Short answer is: by historical reasons.
Naturally, if the systems have different CPU, in traditional paradigm the executable code is composed of machine-code instruction, but even with identical CPU's the executables are usually incompatible. Different classes of OS use very different approaches, different file formats.
Programming platforms based on intermediate byte code are different. For example, I run my .NET programs (if they are written using some standard sub-set of API (in practice, well beyond)) on Windows and Linux. Executable files are built into intermediate code (CIL) and compiled in machine code on every target machine during execution using mechanism called Just-In-Time compilation (JIT).

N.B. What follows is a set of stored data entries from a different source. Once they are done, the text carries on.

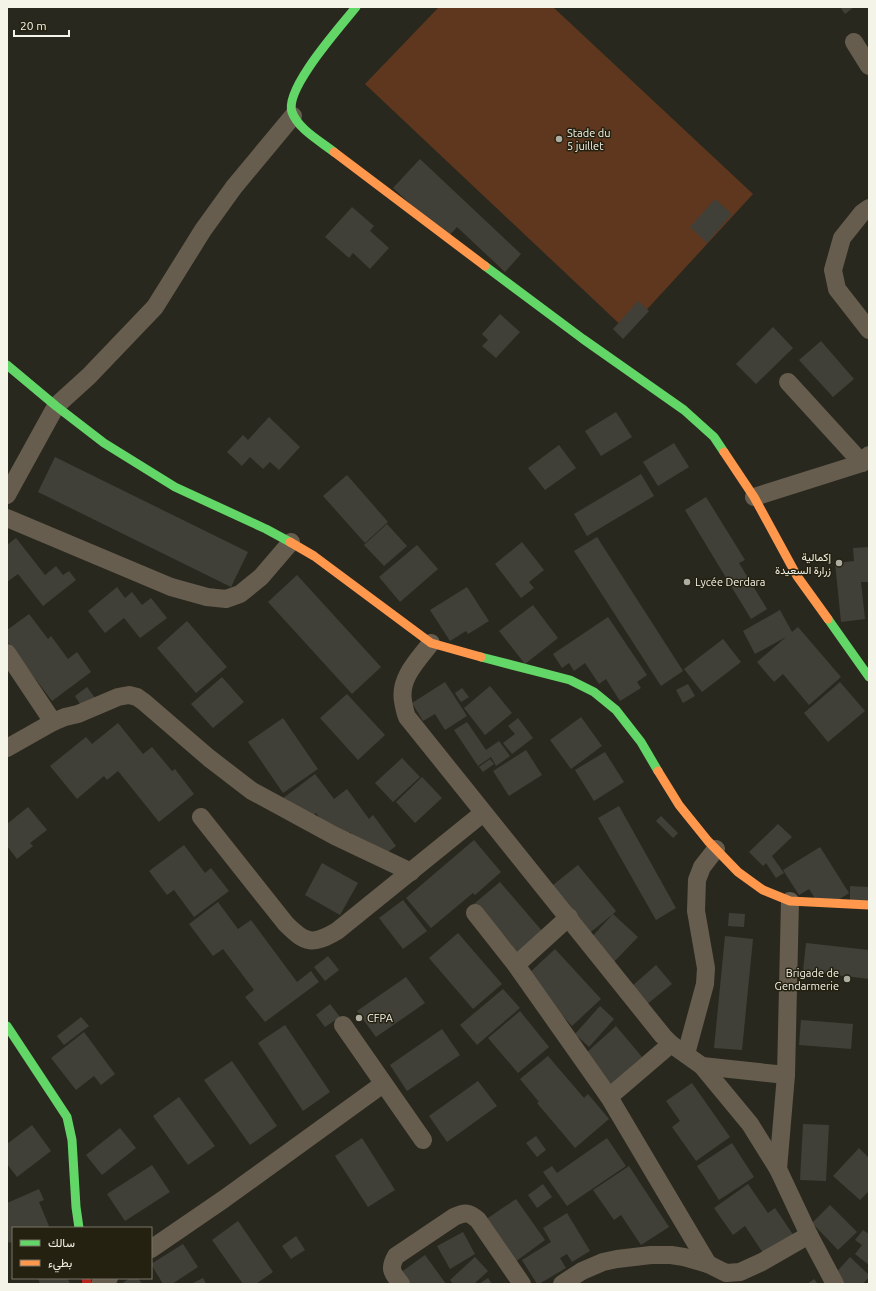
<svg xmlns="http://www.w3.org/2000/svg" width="876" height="1291" viewBox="0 0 876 1291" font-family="Ubuntu,Vazirmatn,sans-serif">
<rect width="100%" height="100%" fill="#29281e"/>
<path fill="#5f371e" d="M439,7H553L753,194L627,331L365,84Z"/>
<g fill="#404038">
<path d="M840,7H854L845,14Z"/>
<path d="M420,159L521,254L505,272L457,227L447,238L393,188Z"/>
<path d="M715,199L732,214L707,243L690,227Z"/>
<path d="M352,207L374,226L370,231L389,248L370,269L353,253L349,258L325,237Z"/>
<path d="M638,301L649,311L623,339L613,329Z"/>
<path d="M500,314L520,332L496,358L482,346L488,340L482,334Z"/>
<path d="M773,327L793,348L756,384L736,364Z"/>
<path d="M821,341L854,379L833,397L799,360Z"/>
<path d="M616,412L632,437L601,456L585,431Z"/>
<path d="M269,417L300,447L279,470L270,462L263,469L250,457L242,466L227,452L243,435L248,440Z"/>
<path d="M674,443L689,467L658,486L643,462Z"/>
<path d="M559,445L576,468L545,490L528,468Z"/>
<path d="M55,457L248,552L231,587L38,492Z"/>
<path d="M641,474L654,496L587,536L574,514Z"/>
<path d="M347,475L388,522L365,543L323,496Z"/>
<path d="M706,497L745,560L739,563L767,609L751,619L685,510Z"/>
<path d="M387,524L407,546L384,566L364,545Z"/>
<path d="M597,537L683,671L661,686L574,551Z"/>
<path d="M16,538L45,575L56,566L63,575L69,571L76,580L43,606L18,574L7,582V545Z"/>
<path d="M522,542L544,570L529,582L534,588L521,598L495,564Z"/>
<path d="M417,545L438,569L400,602L379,577Z"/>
<path d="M869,547V582H861L865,619L841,622L835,563L854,561L853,548Z"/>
<path d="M297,575L381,667L352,694L268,602Z"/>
<path d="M117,587L125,598L132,592L142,605L151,598L167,618L140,638L124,618L105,633L88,611Z"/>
<path d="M467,587L489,621L468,634L466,631L450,641L430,610Z"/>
<path d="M533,605L558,638L525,664L499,631Z"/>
<path d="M780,610L792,632L798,627L841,677L809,705L783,674L774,682L757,662L786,637L755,654L743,631Z"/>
<path d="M29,614L48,639L51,636L68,659L77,652L91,672L52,701L7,641V630Z"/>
<path d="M608,617L647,675L637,682L641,688L620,701L606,679L599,684L585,663L574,671L569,663L562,668L553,654Z"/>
<path d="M187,621L227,667L196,693L157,648Z"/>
<path d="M723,639L741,662L702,692L684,669Z"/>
<path d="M222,677L244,702L213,728L191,704Z"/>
<path d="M445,682L467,716L445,730L435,714L423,721L412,703Z"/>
<path d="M840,682L865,711L828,742L804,713Z"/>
<path d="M688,684L695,696L683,703L676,690Z"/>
<path d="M490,686L512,713L485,735L464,708Z"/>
<path d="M87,687L95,698L82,707L75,696Z"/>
<path d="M462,688L469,697L461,702L455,693Z"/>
<path d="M347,694L385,735L358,760L320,718Z"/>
<path d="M581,717L602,746L571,769L550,740Z"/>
<path d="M283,718L318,769L283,793L248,742Z"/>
<path d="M518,718L533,738L512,754L503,743L515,734L508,726Z"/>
<path d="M467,722L486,750L499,741L510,756L496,766L491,757L478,766L454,730Z"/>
<path d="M118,723L143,754L152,747L172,771L175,769L194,794L159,822L118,771L107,780L104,776L77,799L50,766L86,737L92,744Z"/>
<path d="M526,750L542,775L509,796L493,771Z"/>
<path d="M605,752L624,782L594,801L575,770Z"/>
<path d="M402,758L420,777L393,802L375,783Z"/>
<path d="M490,759L494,764L483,772L479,767Z"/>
<path d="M315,774L334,799L347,789L369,819L373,815L396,846L373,863L350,832L337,841L316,813L301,824L282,799Z"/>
<path d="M422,777L442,798L415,823L396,802Z"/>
<path d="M619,806L676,908L656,920L598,818Z"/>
<path d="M28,807L47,830L30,843L33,846L17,859L7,846V824Z"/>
<path d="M661,816L678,833L673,838L656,821Z"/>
<path d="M778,824L792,837L772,856L784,873L776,878L766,863L763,866L749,852Z"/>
<path d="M474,840L501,872L475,895L473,893L431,928L406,898Z"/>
<path d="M184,845L205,873L211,868L229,891L194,917L174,890L167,895L149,871Z"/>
<path d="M820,847L849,893L832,904L816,900L809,889L799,895L783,870Z"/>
<path d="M322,863L358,883L340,915L305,895Z"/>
<path d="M578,865L616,911L613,914L638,937L610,966L586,943L613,914L586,936L548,889Z"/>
<path d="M500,882L543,932L509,960L503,953L512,945L502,933L495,939L469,908Z"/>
<path d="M850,886L869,887V905H850Z"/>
<path d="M403,900L427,931L403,949L379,918Z"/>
<path d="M218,902L238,929L251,920L297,982L311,971L319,982L265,1022L245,997L254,990L223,949L213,956L189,924Z"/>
<path d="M729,913L745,914L744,927L728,926Z"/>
<path d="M458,933L502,984L473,1009L429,958Z"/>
<path d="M725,936L753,939L742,1050L714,1048Z"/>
<path d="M806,943L869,950V979L803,971Z"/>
<path d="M555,949L601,999L572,1026L526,976Z"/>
<path d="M328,956L339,970L325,981L314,967Z"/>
<path d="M656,965L672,984L646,1005L631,987Z"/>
<path d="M406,977L425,1003L376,1037L357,1011Z"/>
<path d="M503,989L520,1008L477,1045L460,1025Z"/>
<path d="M330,1004L340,1017L325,1027L316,1015Z"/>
<path d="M600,1006L614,1019L589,1047L575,1034Z"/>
<path d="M520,1011L549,1047L518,1073L488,1038Z"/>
<path d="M81,1017L89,1026L64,1045L57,1036Z"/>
<path d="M801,1020L853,1024L851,1049L799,1045Z"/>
<path d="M285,1025L330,1092L303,1111L258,1043Z"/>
<path d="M616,1026L642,1057L611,1084L585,1054Z"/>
<path d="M442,1029L460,1055L407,1091L390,1065Z"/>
<path d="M84,1032L115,1074L101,1085L94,1076L76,1090L51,1058Z"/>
<path d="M548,1056L584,1098L588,1094L609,1119L575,1148L537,1103L539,1102L520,1079Z"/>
<path d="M232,1061L277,1126L250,1145L204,1080Z"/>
<path d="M478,1081L497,1106L447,1142L429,1116Z"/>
<path d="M692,1083L730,1137L696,1161L672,1127L680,1121L666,1101Z"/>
<path d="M179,1097L215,1146L188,1165L153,1116Z"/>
<path d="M803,1124L829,1125L826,1181L800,1180Z"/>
<path d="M32,1125L51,1151L17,1177L7,1164V1144Z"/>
<path d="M120,1128L136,1148L102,1175L86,1155Z"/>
<path d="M536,1136L546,1150L537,1157L526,1143Z"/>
<path d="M362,1138L395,1190L368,1207L335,1156Z"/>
<path d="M607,1138L626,1166L567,1206L543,1172L552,1166L557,1173Z"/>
<path d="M732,1143L754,1177L719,1200L697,1166Z"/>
<path d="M859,1148L869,1158V1191L860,1200L833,1176Z"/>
<path d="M152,1165L170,1192L125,1221L107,1194Z"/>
<path d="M629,1166L669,1227L641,1245L621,1215L614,1220L593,1190Z"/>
<path d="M543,1184L552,1197L537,1208L528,1195Z"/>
<path d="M748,1184L768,1213L775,1208L794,1236L765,1256L745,1226L733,1235L714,1208Z"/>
<path d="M39,1189L44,1200L39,1202L49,1226L44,1228H13V1241L9,1243L7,1239V1203Z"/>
<path d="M516,1199L545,1240L515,1262L485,1220Z"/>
<path d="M830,1205L857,1232L838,1250L812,1223Z"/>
<path d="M567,1213L590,1251L572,1262L567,1254L560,1258L566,1268L539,1284H537L522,1260L551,1242L543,1228Z"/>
<path d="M238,1221L273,1272L256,1284H243L212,1240Z"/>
<path d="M863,1230L869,1234V1265L855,1254L862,1245L855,1240Z"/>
<path d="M463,1232L475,1254L450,1269L437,1246Z"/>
<path d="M296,1236L305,1250L291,1259L282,1246Z"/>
<path d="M183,1244L198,1267L172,1284H163L151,1264Z"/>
<path d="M425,1255L446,1284H398L393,1278Z"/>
<path d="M475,1257L488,1271L474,1284H453L450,1280Z"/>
<path d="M850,1257L869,1275V1277L863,1284H843L834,1275Z"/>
<path d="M38,1278H68L70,1284H40Z"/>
<path d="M130,1278H138L142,1284H121Z"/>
<path d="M203,1278L206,1284H191Z"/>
<path d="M488,1278L492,1284H479Z"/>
<path d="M814,1279L818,1284H807Z"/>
</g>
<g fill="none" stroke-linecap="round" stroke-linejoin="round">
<g stroke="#665d4e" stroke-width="18">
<path d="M854,42L869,66"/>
<path d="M869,208L862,213L842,238L833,270L837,289L869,330"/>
<path d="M788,382L862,463"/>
<path d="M7,495L56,406L89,376L155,307L203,230L234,187L293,116"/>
<path d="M754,497L862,463L869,455"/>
<path d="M7,518L171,587L207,597L226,599L240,594L261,577L291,542"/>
<path d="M431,643C418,660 399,678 403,701C404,707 405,712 407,717L663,1036L671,1044L702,1066L750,1124L778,1169L809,1235L835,1284"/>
<path d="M7,653L53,722"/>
<path d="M7,748L53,722L65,717L78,714L118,697L129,695L137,697L144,702L209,758L252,791L335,836L411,872"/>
<path d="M201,817L286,924C306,944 313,945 337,931L483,813"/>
<path d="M475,913L516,965L609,1097L708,1264"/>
<path d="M516,965L569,917"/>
<path d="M343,1025L423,1140"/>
<path d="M686,1054L705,984L706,968L696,911L697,880L702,867L716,849"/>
<path d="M702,1066L786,1075"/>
<path d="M609,1097L671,1044"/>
<path d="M778,1169L786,1075L790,901"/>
<path d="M151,1249L224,1199L383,1084"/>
<path d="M100,1284L109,1278"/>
<path d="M401,1284C393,1273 388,1270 396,1256L454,1217C465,1212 469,1212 478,1220L522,1284"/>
<path d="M562,1284L582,1271L603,1262L617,1259L651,1255H671L684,1257L708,1264L726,1273L740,1272L762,1262L809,1235"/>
</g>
<g stroke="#63d668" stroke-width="9">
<path d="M334,152C320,141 298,129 292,112C284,89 341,26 356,7"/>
<path d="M485,266L583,339L684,410L714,437L724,452"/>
<path d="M7,365L56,406L104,443L175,487L266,529L290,542"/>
<path d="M828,619L869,677"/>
<path d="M481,657L570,680L594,692L616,710L641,742L658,771"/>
<path d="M7,1026L67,1117L72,1140L76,1207L79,1228"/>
</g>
<g stroke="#ff974d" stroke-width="9">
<path d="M334,152L485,266"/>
<path d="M724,452L754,497L797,576L828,619"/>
<path d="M290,542L314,556L431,643L481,657"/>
<path d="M658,771L679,805L708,841L738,872L763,890L790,901L869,905"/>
</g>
<path stroke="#b3261e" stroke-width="9" d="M86,1278L87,1284"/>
</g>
<g fill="#aeada2" stroke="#242110" stroke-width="1.5">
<circle cx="559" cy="139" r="4"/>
<circle cx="839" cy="563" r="4"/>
<circle cx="687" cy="582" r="4"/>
<circle cx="847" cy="979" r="4"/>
<circle cx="359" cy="1018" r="4"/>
</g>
<g text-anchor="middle" stroke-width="3" stroke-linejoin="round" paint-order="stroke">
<g font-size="11" fill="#f5f4e9" stroke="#242110" text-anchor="start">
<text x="567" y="137">Stade du<tspan x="567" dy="13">5 juillet</tspan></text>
<text x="831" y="561" text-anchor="end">إكمالية<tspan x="831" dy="13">زرارة السعيدة</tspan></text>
<text x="695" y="586">Lycée Derdara</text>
<text x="839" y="977" text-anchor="end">Brigade de<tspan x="839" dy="13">Gendarmerie</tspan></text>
<text x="367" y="1022">CFPA</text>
</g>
</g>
<rect width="876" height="1291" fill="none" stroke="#f5f4e9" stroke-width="16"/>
<rect x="12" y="1227" width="140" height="52" fill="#242110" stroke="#787567"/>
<rect x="20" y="1240" width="20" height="6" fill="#63d668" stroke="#787567"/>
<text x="48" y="1247" font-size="12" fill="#f5f4e9">سالك</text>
<rect x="20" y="1260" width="20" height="6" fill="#ff974d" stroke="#787567"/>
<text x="48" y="1267" font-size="12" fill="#f5f4e9">بطيء</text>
<path d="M14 30v6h55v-6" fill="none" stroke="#f5f4e9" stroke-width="2"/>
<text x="20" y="30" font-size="12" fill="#f5f4e9" stroke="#242110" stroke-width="3" paint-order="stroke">20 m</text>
</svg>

See
http://en.wikipedia.org/wiki/.NET_Framework[
^],
http://en.wikipedia.org/wiki/Just-in-time_compilation[
^].
Java machine also makes compiled Java code platform-independent:
http://en.wikipedia.org/wiki/Just-in-time_compilation[
^].
There are other platforms based on similar approaches, mostly historical. It's hard to say if platform-independent technologies are taking over or not, but they certainly grow quite aggressively.
By the way, you should not assume you don't use API. Eventually you do. How do you do input/output? Even with file system of console, this is done through OS API. Theoretically speaking, a DLL (or Shared Library) could present purely data and calculations, without any API calls, but in real life this is unlikely. Even in this case, DLL's executable files are incompatible.